Introduction In primary care, identifying patients with type 2 diabetes (T2D) who are at increased risk of hypoglycaemia is important for the prevention of hypoglycaemic events. We aimed to develop a screening tool based on machine learning to identify such patients using routinely available demographic and medication data.
Methods We used a cohort study design and the Groningen Initiative to ANalyse Type 2 diabetes Treatment (GIANTT) medical record database to develop models for hypoglycaemia risk. The first hypoglycaemic event in the observation period (2007-2013) was the outcome. Demographic and medication data were used as predictor variables to train machine learning models. The performance of the models was compared with a model using additional clinical data using fivefold cross validation with the area under the receiver operator characteristic curve (AUC) as a metric.

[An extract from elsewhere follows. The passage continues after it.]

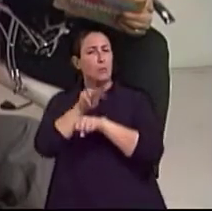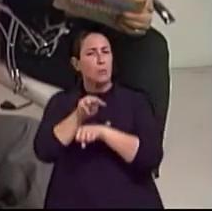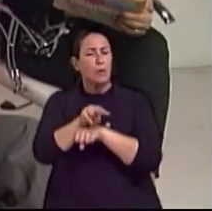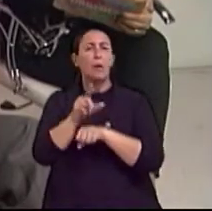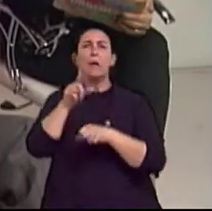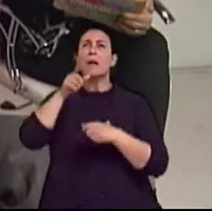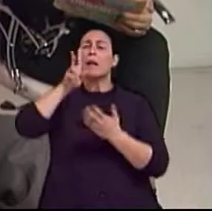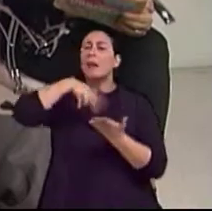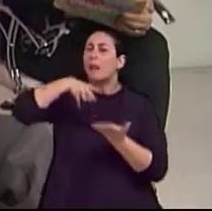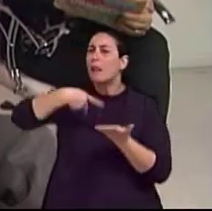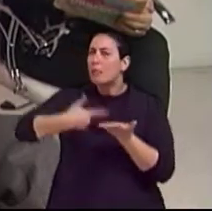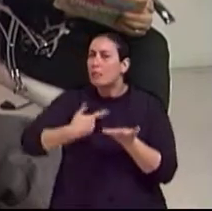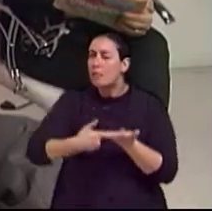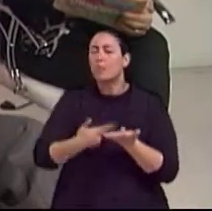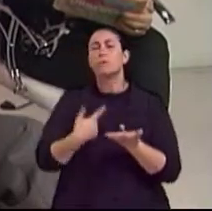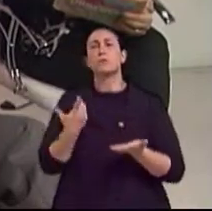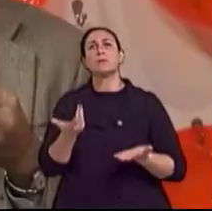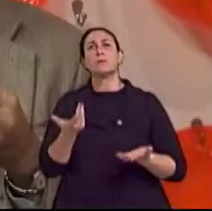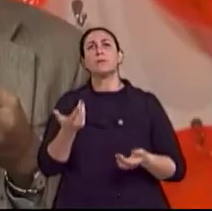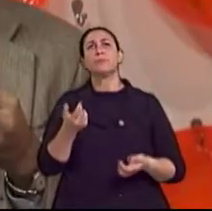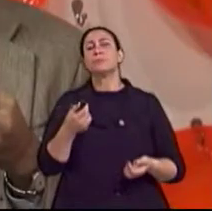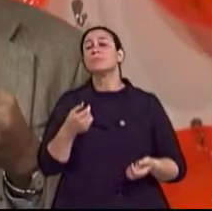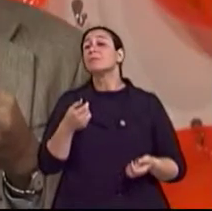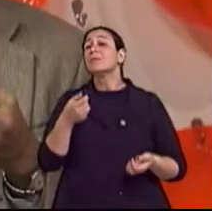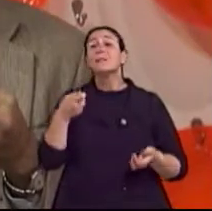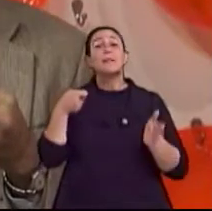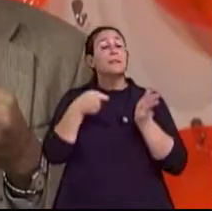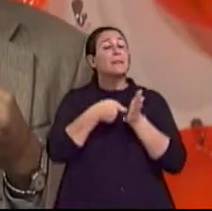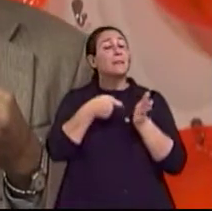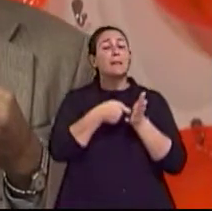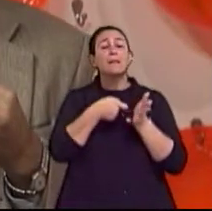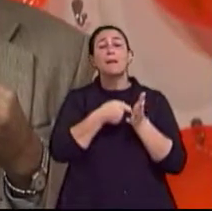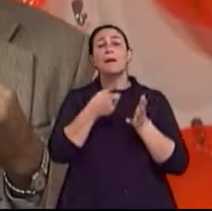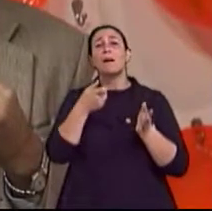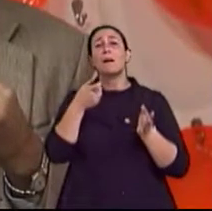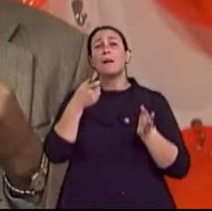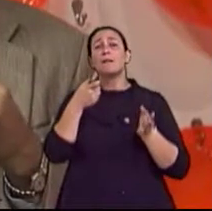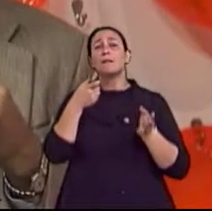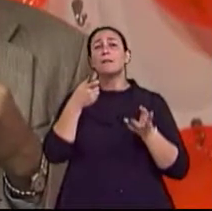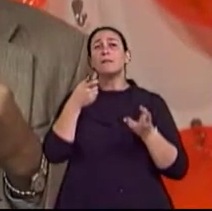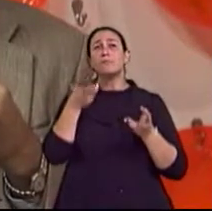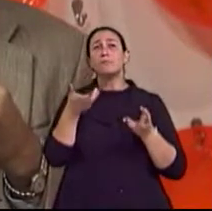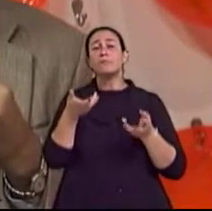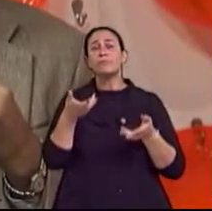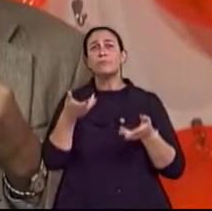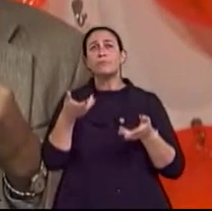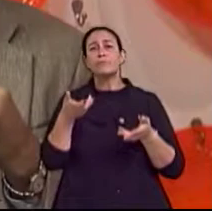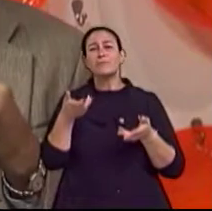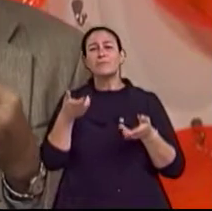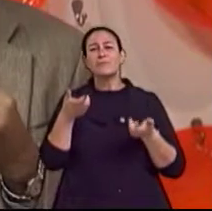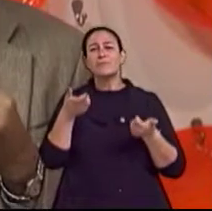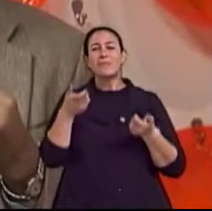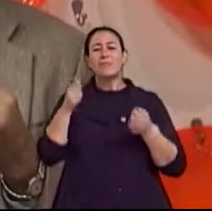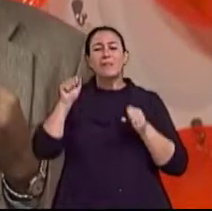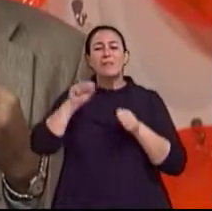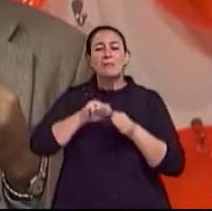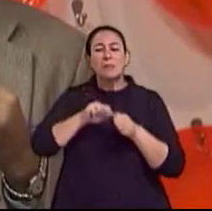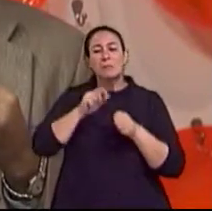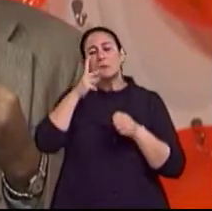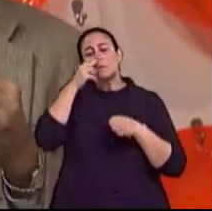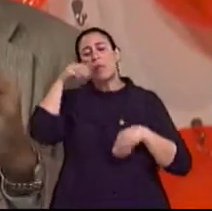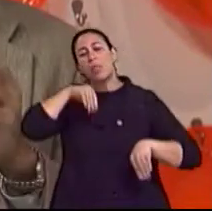ler livros, e tentar não reagir de modo depressivo ou,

Results We included 13,876 T2D patients. The best performing model including only demographic and medication data was logistic regression with least absolute shrinkage and selection operator, with an AUC of 0.71. Ten variables were included (odds ratio): male gender (0.997), age (0.990), total drug count (1.012), glucose-lowering drug count (1.039), sulfonylurea use (1.62), insulin use (1.769), pre-mixed insulin use (1.109), insulin count (1.827), insulin duration (1.193), and antidepressant use (1.05). The proposed model obtained a similar performance to the model using additional clinical data.
Conclusion Using demographic and medication data, a model for identifying patients at increased risk of hypoglycaemia was developed using machine learning. This model can be used as a tool in primary care to screen for patients with T2D who may need additional attention to prevent or reduce hypoglycaemic events.